Now, I’m not saying I’m going to be able to hand you the “holy grail” of all marketing metrics you should be measuring and managing. I wish it were that easy! However, hopefully this article will impart some provoking thoughts for your journey toward creating the most relevant metrics to build into your marketing performance management (MPM) framework.

Think about the key dimensions of the business that you’re managing. Try to look at marketing from all angles to broaden the measurement viewpoint. Most metrics can be categorized into four dimensions. First, look at the processes of the marketing department. Is your marketing team running efficiently? For example, are you ahead or behind schedule on executing marketing campaigns and are your external marketing services providers (e.g., agencies, fulfillment houses, data providers) meeting your deadlines? By managing the performance of the marketing team through metrics, you will have a better pulse on their efficiencies; and, if inefficiencies arise, you can isolate quickly and act swiftly. By proactively managing the marketing process, you will improve the bottom line through decreased costs and increased productivity.

Second, you need to be able to track the overall effectiveness of marketing programs. I’m not talking about specific campaigns — like how the broadband cross-sell marketing campaign did via the web with the three free months offer to existing digital cable customers. That’s a campaign performance report. And, while those detailed reports are important, I’m talking about an aggregated view of the effectiveness across all of those marketing programs – both direct (e.g., personalized e-mail offers, catalog campaigns) and broader media vehicles (e.g., search engine marketing, trade promotion, print ads).

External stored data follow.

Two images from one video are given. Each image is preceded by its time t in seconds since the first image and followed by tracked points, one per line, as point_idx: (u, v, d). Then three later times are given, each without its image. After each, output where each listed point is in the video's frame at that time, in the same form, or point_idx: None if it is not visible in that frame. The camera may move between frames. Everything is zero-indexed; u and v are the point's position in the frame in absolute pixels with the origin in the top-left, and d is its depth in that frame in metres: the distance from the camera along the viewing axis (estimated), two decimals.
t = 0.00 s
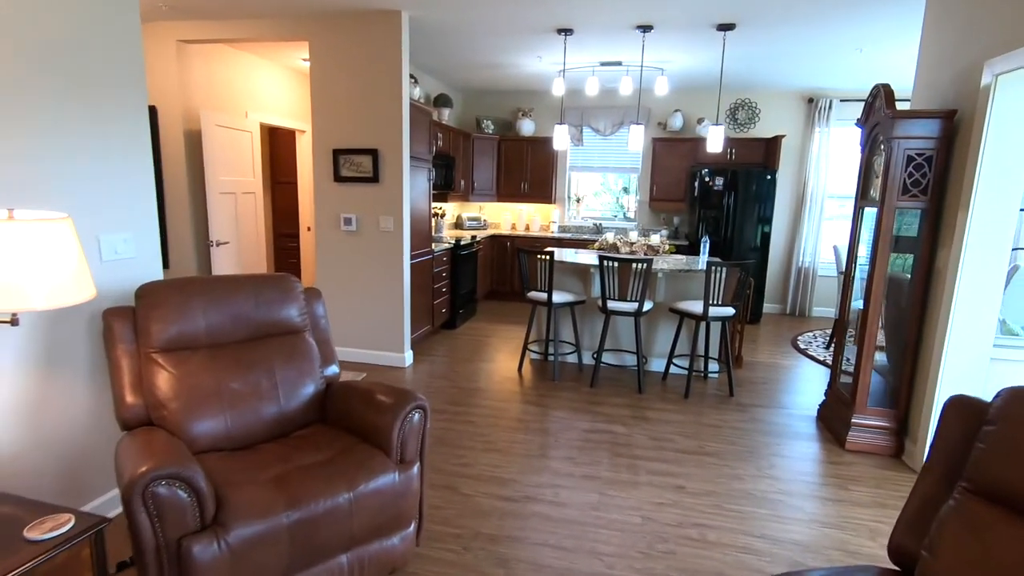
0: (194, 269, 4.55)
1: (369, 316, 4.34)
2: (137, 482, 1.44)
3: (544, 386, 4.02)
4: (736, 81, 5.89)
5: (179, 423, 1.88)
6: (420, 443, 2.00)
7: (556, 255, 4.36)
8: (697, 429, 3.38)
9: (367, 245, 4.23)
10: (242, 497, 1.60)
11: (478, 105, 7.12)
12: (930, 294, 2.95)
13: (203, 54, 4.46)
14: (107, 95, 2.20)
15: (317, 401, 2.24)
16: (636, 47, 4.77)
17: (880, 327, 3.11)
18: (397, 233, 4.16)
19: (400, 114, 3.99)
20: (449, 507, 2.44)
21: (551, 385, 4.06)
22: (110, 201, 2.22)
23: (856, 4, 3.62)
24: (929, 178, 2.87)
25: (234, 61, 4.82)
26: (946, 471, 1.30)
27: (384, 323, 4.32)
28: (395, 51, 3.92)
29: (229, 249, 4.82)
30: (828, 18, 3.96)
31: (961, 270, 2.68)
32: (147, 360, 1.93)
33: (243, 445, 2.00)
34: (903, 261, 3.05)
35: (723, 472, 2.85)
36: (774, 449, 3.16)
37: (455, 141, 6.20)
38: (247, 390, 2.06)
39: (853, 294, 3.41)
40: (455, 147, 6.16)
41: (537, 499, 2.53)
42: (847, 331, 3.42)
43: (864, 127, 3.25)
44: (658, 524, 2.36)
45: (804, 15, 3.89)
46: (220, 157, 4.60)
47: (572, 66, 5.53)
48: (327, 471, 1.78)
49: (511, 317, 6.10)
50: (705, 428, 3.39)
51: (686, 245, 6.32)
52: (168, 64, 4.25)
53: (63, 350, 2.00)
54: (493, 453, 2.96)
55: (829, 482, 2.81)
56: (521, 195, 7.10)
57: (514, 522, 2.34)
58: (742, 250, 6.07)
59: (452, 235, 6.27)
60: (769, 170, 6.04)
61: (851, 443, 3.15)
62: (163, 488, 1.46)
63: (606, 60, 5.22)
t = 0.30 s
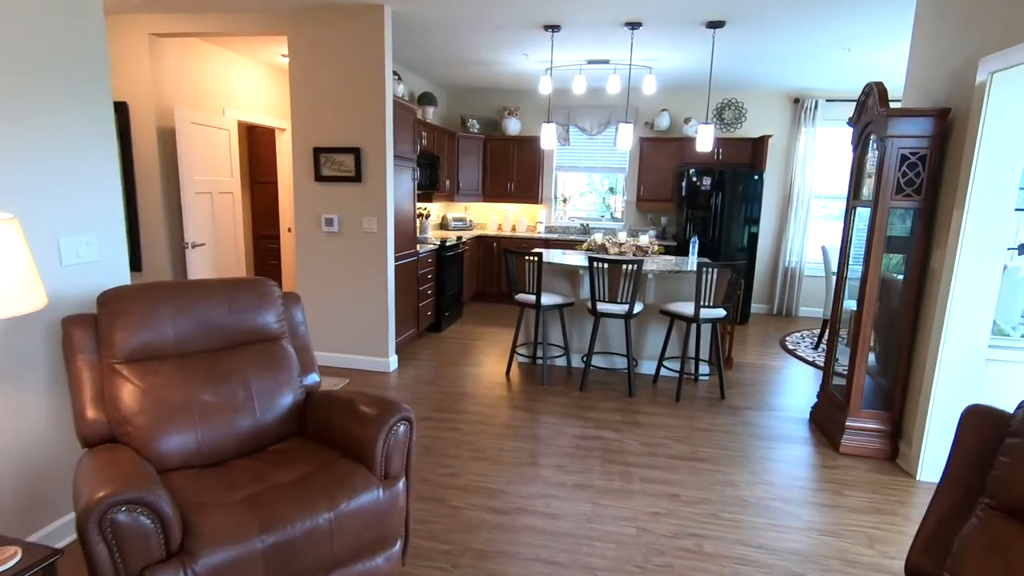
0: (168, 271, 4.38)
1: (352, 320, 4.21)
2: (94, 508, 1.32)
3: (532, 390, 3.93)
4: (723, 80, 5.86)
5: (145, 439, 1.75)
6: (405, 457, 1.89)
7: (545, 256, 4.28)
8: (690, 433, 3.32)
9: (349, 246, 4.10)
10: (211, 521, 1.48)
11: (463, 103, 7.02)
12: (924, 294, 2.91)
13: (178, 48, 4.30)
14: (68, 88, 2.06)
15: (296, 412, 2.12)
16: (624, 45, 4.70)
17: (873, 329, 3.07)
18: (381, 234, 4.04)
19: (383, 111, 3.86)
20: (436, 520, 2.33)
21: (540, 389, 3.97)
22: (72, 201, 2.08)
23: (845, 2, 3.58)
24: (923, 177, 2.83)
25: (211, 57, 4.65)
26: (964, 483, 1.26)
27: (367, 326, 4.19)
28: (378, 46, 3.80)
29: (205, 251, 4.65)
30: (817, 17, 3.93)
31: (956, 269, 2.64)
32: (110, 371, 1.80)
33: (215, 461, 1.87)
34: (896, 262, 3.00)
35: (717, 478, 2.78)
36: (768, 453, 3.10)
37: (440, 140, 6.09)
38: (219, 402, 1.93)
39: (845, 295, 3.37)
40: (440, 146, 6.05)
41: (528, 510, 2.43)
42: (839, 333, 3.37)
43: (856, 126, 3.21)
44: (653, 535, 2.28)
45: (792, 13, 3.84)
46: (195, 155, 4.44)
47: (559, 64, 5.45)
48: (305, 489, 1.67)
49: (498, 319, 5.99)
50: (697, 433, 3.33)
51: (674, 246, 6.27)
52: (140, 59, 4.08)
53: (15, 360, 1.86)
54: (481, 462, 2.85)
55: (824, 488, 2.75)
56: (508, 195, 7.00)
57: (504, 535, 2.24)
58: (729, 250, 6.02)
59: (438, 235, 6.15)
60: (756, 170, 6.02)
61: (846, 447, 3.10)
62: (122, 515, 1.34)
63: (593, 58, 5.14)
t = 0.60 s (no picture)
0: (142, 276, 4.20)
1: (335, 325, 4.07)
2: (46, 544, 1.19)
3: (522, 396, 3.83)
4: (712, 80, 5.82)
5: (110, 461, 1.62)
6: (392, 475, 1.78)
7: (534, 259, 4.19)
8: (684, 439, 3.24)
9: (332, 250, 3.97)
10: (180, 554, 1.36)
11: (449, 103, 6.91)
12: (921, 295, 2.87)
13: (152, 44, 4.14)
14: (26, 82, 1.91)
15: (275, 428, 2.00)
16: (613, 43, 4.63)
17: (869, 331, 3.02)
18: (365, 237, 3.91)
19: (368, 110, 3.74)
20: (425, 538, 2.22)
21: (530, 394, 3.87)
22: (30, 205, 1.93)
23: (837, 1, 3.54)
24: (919, 177, 2.79)
25: (187, 53, 4.49)
26: (992, 505, 1.26)
27: (351, 332, 4.06)
28: (362, 43, 3.68)
29: (182, 255, 4.48)
30: (808, 16, 3.89)
31: (955, 268, 2.59)
32: (70, 388, 1.66)
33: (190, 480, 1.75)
34: (892, 263, 2.96)
35: (715, 487, 2.71)
36: (764, 459, 3.04)
37: (426, 140, 5.97)
38: (192, 419, 1.80)
39: (840, 297, 3.32)
40: (425, 146, 5.93)
41: (521, 525, 2.33)
42: (834, 335, 3.33)
43: (850, 126, 3.17)
44: (651, 549, 2.20)
45: (783, 12, 3.80)
46: (170, 155, 4.27)
47: (547, 63, 5.36)
48: (285, 514, 1.56)
49: (486, 322, 5.89)
50: (691, 438, 3.26)
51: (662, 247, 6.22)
52: (111, 56, 3.90)
53: None
54: (471, 473, 2.75)
55: (821, 495, 2.69)
56: (494, 196, 6.89)
57: (497, 552, 2.14)
58: (717, 251, 5.97)
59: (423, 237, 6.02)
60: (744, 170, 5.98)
61: (842, 452, 3.05)
62: (79, 552, 1.21)
63: (581, 57, 5.06)
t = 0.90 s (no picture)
0: (110, 281, 4.02)
1: (313, 331, 3.94)
2: None
3: (508, 402, 3.74)
4: (696, 79, 5.80)
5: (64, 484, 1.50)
6: (373, 495, 1.68)
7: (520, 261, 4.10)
8: (674, 445, 3.18)
9: (311, 253, 3.83)
10: None
11: (431, 101, 6.79)
12: (910, 297, 2.84)
13: (118, 39, 3.96)
14: None
15: (248, 444, 1.88)
16: (598, 42, 4.57)
17: (859, 334, 2.99)
18: (345, 240, 3.79)
19: (347, 108, 3.62)
20: (408, 557, 2.11)
21: (515, 400, 3.78)
22: None
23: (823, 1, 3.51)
24: (909, 178, 2.76)
25: (157, 49, 4.32)
26: (1011, 530, 1.26)
27: (331, 337, 3.93)
28: (340, 39, 3.55)
29: (152, 259, 4.30)
30: (793, 16, 3.86)
31: (945, 269, 2.57)
32: (21, 409, 1.53)
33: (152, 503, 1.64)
34: (881, 264, 2.93)
35: (707, 495, 2.64)
36: (754, 464, 3.00)
37: (407, 140, 5.85)
38: (157, 438, 1.68)
39: (828, 298, 3.29)
40: (407, 145, 5.81)
41: (509, 540, 2.23)
42: (822, 337, 3.30)
43: (838, 126, 3.14)
44: (644, 563, 2.12)
45: (769, 12, 3.77)
46: (139, 155, 4.09)
47: (530, 61, 5.28)
48: (256, 542, 1.45)
49: (470, 325, 5.78)
50: (681, 444, 3.19)
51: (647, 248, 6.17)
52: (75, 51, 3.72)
53: None
54: (456, 486, 2.65)
55: (813, 501, 2.64)
56: (478, 196, 6.79)
57: (484, 571, 2.05)
58: (701, 251, 5.93)
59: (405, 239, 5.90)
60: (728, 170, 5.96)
61: (832, 456, 3.02)
62: None
63: (565, 55, 4.99)
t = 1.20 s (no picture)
0: (74, 285, 3.83)
1: (290, 336, 3.80)
2: None
3: (492, 406, 3.65)
4: (679, 77, 5.76)
5: (26, 506, 1.39)
6: (349, 515, 1.57)
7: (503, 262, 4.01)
8: (662, 448, 3.12)
9: (286, 255, 3.70)
10: None
11: (411, 99, 6.67)
12: (898, 297, 2.82)
13: (81, 32, 3.78)
14: None
15: (213, 462, 1.77)
16: (581, 38, 4.50)
17: (847, 333, 2.95)
18: (322, 241, 3.66)
19: (323, 105, 3.49)
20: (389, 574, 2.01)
21: (500, 404, 3.69)
22: None
23: None
24: (896, 176, 2.73)
25: (123, 42, 4.14)
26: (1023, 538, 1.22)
27: (309, 342, 3.80)
28: (315, 33, 3.41)
29: (120, 261, 4.12)
30: (777, 14, 3.83)
31: (933, 268, 2.54)
32: None
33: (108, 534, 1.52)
34: (868, 263, 2.90)
35: (697, 501, 2.58)
36: (743, 467, 2.95)
37: (388, 138, 5.72)
38: (115, 458, 1.57)
39: (815, 297, 3.26)
40: (387, 144, 5.68)
41: (494, 554, 2.15)
42: (809, 336, 3.27)
43: (825, 123, 3.10)
44: None
45: (754, 9, 3.73)
46: (104, 153, 3.91)
47: (513, 57, 5.19)
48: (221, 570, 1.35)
49: (453, 326, 5.68)
50: (669, 447, 3.14)
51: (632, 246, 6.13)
52: (33, 44, 3.54)
53: None
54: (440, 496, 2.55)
55: (804, 505, 2.60)
56: (460, 195, 6.68)
57: None
58: (685, 249, 5.91)
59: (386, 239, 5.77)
60: (712, 168, 5.93)
61: (821, 457, 2.98)
62: None
63: (548, 51, 4.91)
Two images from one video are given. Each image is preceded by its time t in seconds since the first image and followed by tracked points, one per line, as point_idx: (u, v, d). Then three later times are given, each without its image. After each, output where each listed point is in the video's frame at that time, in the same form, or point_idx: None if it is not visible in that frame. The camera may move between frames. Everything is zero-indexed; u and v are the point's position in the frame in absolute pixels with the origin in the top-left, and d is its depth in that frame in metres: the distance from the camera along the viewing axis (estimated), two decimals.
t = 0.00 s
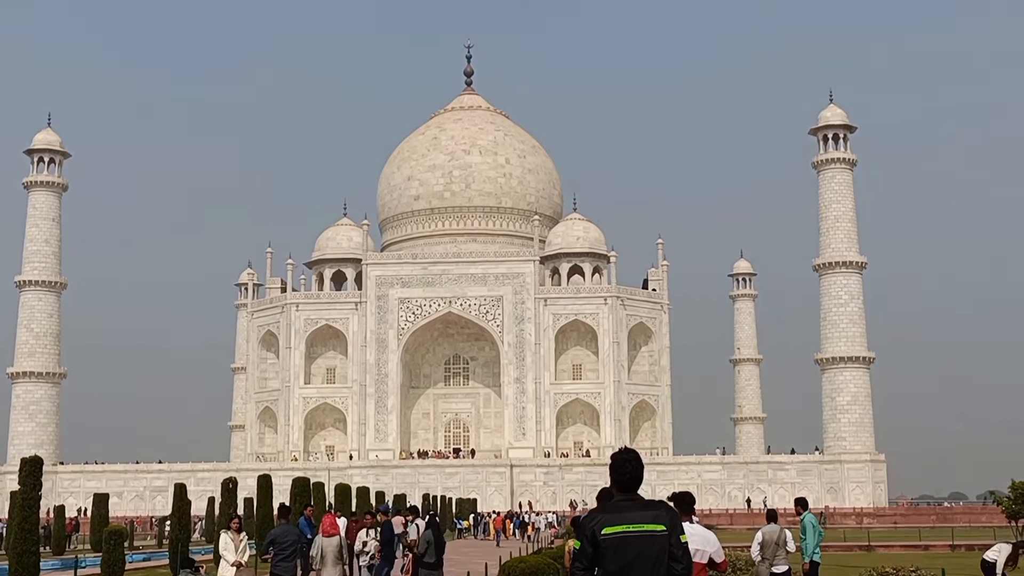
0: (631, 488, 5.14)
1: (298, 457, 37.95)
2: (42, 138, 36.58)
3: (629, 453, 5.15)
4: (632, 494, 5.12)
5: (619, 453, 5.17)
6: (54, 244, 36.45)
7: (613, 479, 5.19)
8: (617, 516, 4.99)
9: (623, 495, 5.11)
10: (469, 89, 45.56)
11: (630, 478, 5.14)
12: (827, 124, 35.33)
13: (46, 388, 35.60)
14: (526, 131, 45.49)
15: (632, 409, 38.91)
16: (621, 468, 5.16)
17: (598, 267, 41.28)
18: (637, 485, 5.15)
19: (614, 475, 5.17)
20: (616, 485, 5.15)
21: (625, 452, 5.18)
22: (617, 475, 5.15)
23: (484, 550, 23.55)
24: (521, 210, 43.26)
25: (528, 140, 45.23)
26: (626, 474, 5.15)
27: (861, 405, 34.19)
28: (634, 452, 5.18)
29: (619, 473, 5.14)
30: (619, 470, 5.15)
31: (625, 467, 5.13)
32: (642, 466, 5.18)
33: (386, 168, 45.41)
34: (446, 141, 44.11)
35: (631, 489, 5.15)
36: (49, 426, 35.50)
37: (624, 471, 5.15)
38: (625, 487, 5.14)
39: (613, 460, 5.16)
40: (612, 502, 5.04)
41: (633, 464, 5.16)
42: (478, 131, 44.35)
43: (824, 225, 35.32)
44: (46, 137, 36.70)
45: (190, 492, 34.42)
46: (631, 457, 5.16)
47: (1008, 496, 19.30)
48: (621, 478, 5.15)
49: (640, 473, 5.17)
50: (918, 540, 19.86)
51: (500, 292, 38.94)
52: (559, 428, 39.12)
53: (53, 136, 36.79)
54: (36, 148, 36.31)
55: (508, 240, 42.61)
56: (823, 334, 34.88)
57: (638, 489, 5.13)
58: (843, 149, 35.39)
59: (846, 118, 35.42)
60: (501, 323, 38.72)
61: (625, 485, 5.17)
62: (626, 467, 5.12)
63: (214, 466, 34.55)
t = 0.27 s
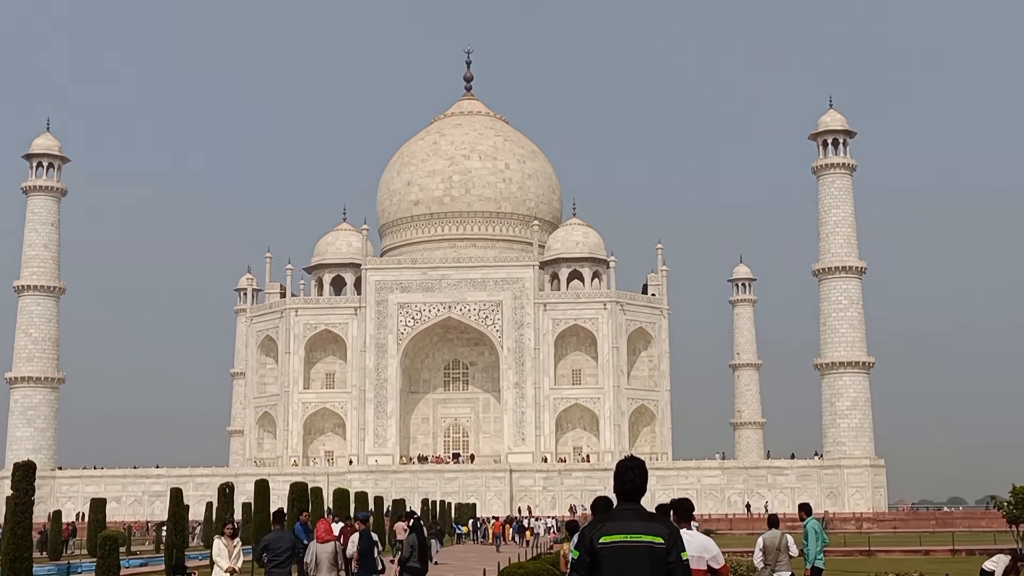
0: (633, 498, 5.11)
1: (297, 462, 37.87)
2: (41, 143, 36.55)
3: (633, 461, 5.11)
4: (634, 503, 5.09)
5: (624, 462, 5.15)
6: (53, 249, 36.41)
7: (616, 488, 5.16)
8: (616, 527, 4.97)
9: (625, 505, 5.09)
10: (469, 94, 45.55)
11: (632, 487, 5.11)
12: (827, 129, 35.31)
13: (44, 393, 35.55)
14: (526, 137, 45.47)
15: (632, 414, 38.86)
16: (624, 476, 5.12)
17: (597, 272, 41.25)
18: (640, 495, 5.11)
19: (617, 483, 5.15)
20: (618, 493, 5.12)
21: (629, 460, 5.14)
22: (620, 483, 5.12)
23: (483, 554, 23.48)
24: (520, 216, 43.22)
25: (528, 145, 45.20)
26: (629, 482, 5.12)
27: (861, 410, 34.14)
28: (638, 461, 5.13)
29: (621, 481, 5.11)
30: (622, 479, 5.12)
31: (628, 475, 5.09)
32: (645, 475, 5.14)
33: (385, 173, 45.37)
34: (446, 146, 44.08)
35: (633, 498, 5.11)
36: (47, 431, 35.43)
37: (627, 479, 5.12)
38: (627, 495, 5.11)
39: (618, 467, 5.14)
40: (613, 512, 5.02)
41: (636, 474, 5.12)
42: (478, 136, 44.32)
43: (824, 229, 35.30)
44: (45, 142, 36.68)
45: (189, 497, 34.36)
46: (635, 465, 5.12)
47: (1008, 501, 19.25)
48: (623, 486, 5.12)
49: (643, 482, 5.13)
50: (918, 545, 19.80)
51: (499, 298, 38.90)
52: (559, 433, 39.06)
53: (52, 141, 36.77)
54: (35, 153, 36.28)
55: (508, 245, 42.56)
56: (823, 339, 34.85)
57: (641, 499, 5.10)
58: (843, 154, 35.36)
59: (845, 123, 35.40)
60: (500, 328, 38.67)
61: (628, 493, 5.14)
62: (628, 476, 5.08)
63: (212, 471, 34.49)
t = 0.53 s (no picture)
0: (630, 490, 5.06)
1: (292, 462, 37.78)
2: (34, 142, 36.45)
3: (630, 454, 5.06)
4: (630, 496, 5.04)
5: (622, 454, 5.10)
6: (47, 249, 36.31)
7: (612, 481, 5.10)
8: (613, 520, 4.93)
9: (622, 499, 5.04)
10: (464, 92, 45.48)
11: (628, 480, 5.06)
12: (822, 127, 35.27)
13: (38, 393, 35.45)
14: (521, 135, 45.40)
15: (628, 413, 38.81)
16: (620, 469, 5.08)
17: (593, 271, 41.19)
18: (636, 488, 5.07)
19: (613, 476, 5.10)
20: (615, 486, 5.08)
21: (626, 453, 5.09)
22: (616, 475, 5.08)
23: (479, 554, 23.41)
24: (515, 214, 43.15)
25: (523, 143, 45.13)
26: (625, 475, 5.07)
27: (857, 408, 34.10)
28: (635, 454, 5.08)
29: (617, 474, 5.06)
30: (618, 472, 5.06)
31: (624, 468, 5.04)
32: (643, 468, 5.08)
33: (380, 171, 45.29)
34: (441, 145, 44.01)
35: (629, 491, 5.07)
36: (41, 432, 35.33)
37: (623, 472, 5.07)
38: (623, 488, 5.06)
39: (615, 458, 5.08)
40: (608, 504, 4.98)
41: (633, 466, 5.07)
42: (473, 134, 44.25)
43: (819, 227, 35.26)
44: (38, 141, 36.57)
45: (184, 497, 34.26)
46: (631, 459, 5.07)
47: (1005, 498, 19.21)
48: (620, 478, 5.07)
49: (639, 475, 5.09)
50: (915, 543, 19.75)
51: (494, 296, 38.84)
52: (554, 432, 39.00)
53: (46, 140, 36.67)
54: (29, 152, 36.17)
55: (503, 244, 42.49)
56: (819, 337, 34.81)
57: (637, 491, 5.05)
58: (838, 152, 35.33)
59: (840, 121, 35.37)
60: (496, 327, 38.60)
61: (625, 486, 5.09)
62: (625, 469, 5.03)
63: (207, 471, 34.40)
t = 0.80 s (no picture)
0: (625, 494, 5.03)
1: (292, 464, 37.69)
2: (33, 144, 36.36)
3: (622, 459, 5.06)
4: (626, 499, 5.01)
5: (615, 460, 5.10)
6: (46, 251, 36.23)
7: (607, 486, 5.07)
8: (613, 523, 4.87)
9: (620, 502, 4.99)
10: (463, 94, 45.40)
11: (623, 483, 5.04)
12: (822, 128, 35.20)
13: (37, 396, 35.36)
14: (521, 136, 45.33)
15: (628, 415, 38.72)
16: (614, 474, 5.06)
17: (593, 272, 41.11)
18: (631, 492, 5.04)
19: (608, 481, 5.08)
20: (610, 492, 5.04)
21: (620, 459, 5.08)
22: (611, 480, 5.05)
23: (479, 556, 23.33)
24: (515, 216, 43.07)
25: (522, 145, 45.05)
26: (619, 479, 5.05)
27: (858, 409, 34.03)
28: (627, 459, 5.08)
29: (612, 477, 5.05)
30: (613, 477, 5.04)
31: (618, 472, 5.03)
32: (639, 475, 5.06)
33: (380, 173, 45.21)
34: (440, 146, 43.93)
35: (625, 495, 5.04)
36: (40, 434, 35.24)
37: (617, 476, 5.05)
38: (618, 492, 5.03)
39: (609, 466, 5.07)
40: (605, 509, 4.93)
41: (627, 471, 5.06)
42: (472, 136, 44.18)
43: (820, 228, 35.19)
44: (37, 143, 36.48)
45: (184, 500, 34.16)
46: (624, 463, 5.06)
47: (1008, 499, 19.14)
48: (615, 482, 5.05)
49: (633, 479, 5.06)
50: (917, 546, 19.66)
51: (494, 298, 38.76)
52: (555, 434, 38.93)
53: (45, 142, 36.59)
54: (28, 154, 36.09)
55: (503, 245, 42.40)
56: (819, 338, 34.73)
57: (633, 496, 5.02)
58: (838, 153, 35.26)
59: (840, 121, 35.30)
60: (496, 328, 38.52)
61: (620, 490, 5.06)
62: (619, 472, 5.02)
63: (207, 473, 34.31)
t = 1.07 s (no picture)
0: (619, 491, 5.12)
1: (292, 464, 37.62)
2: (33, 144, 36.31)
3: (614, 458, 5.13)
4: (620, 498, 5.10)
5: (608, 459, 5.17)
6: (46, 251, 36.18)
7: (600, 484, 5.15)
8: (608, 523, 4.97)
9: (613, 501, 5.09)
10: (464, 93, 45.36)
11: (616, 481, 5.12)
12: (823, 126, 35.12)
13: (38, 396, 35.31)
14: (521, 136, 45.28)
15: (629, 414, 38.65)
16: (607, 472, 5.13)
17: (594, 271, 41.05)
18: (624, 489, 5.13)
19: (600, 479, 5.16)
20: (603, 490, 5.13)
21: (611, 457, 5.16)
22: (603, 478, 5.13)
23: (481, 556, 23.26)
24: (516, 215, 43.02)
25: (523, 144, 45.01)
26: (611, 477, 5.13)
27: (859, 408, 33.95)
28: (620, 458, 5.15)
29: (604, 476, 5.12)
30: (605, 475, 5.12)
31: (610, 470, 5.11)
32: (630, 472, 5.15)
33: (380, 172, 45.17)
34: (441, 146, 43.89)
35: (618, 492, 5.13)
36: (41, 435, 35.18)
37: (609, 475, 5.13)
38: (611, 490, 5.12)
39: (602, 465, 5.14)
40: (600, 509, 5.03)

By having both a top-down aggregated view and the ability to drill-down into the details, you will have a better understanding of the impact each is having on the business to determine what the right media mix should be.

The third dimension is broader business metrics. This really focuses on non-program specific measurement. These types of metrics are very relevant to all C-levels and create a bridge of common measurement infrastructure. For example, sales growth, market share, total sales and total profits are important to not only the CMO, but to every other executive in the boardroom. By measuring these metrics along side the other dimensions, you will be able to better determine if they are in alignment, and how the metrics are impacting each other.

In my opinion, the fourth dimension is the most important of all – the customer. The reality is that, with the exception of marketing process, the others all directly, or indirectly, impact customer metrics. And, it will be important to understand how these other metrics positively or negatively influence the customer relationship. Some examples of customer metrics include products per customer, net-adds, customer profitability, customer satisfaction ratings, and customer lifetime value.

So, if there were a “holy grail” for marketing metrics, the one I would be sure to include would be customer lifetime value. There is no better way to positively affect your bottom line than to nurture the relationship you have with each of your customers to maximize its value over time.

As far as the rest, it will be what’s right for your business. The good news is that there are marketing performance management solutions that do provide best practice metrics like those we’ve discussed. It doesn’t mean that you will likely use them all, as each business is unique, but at least you won’t feel like you’re flying blind; rather, that there’s a chance of getting close to that “holy grail.”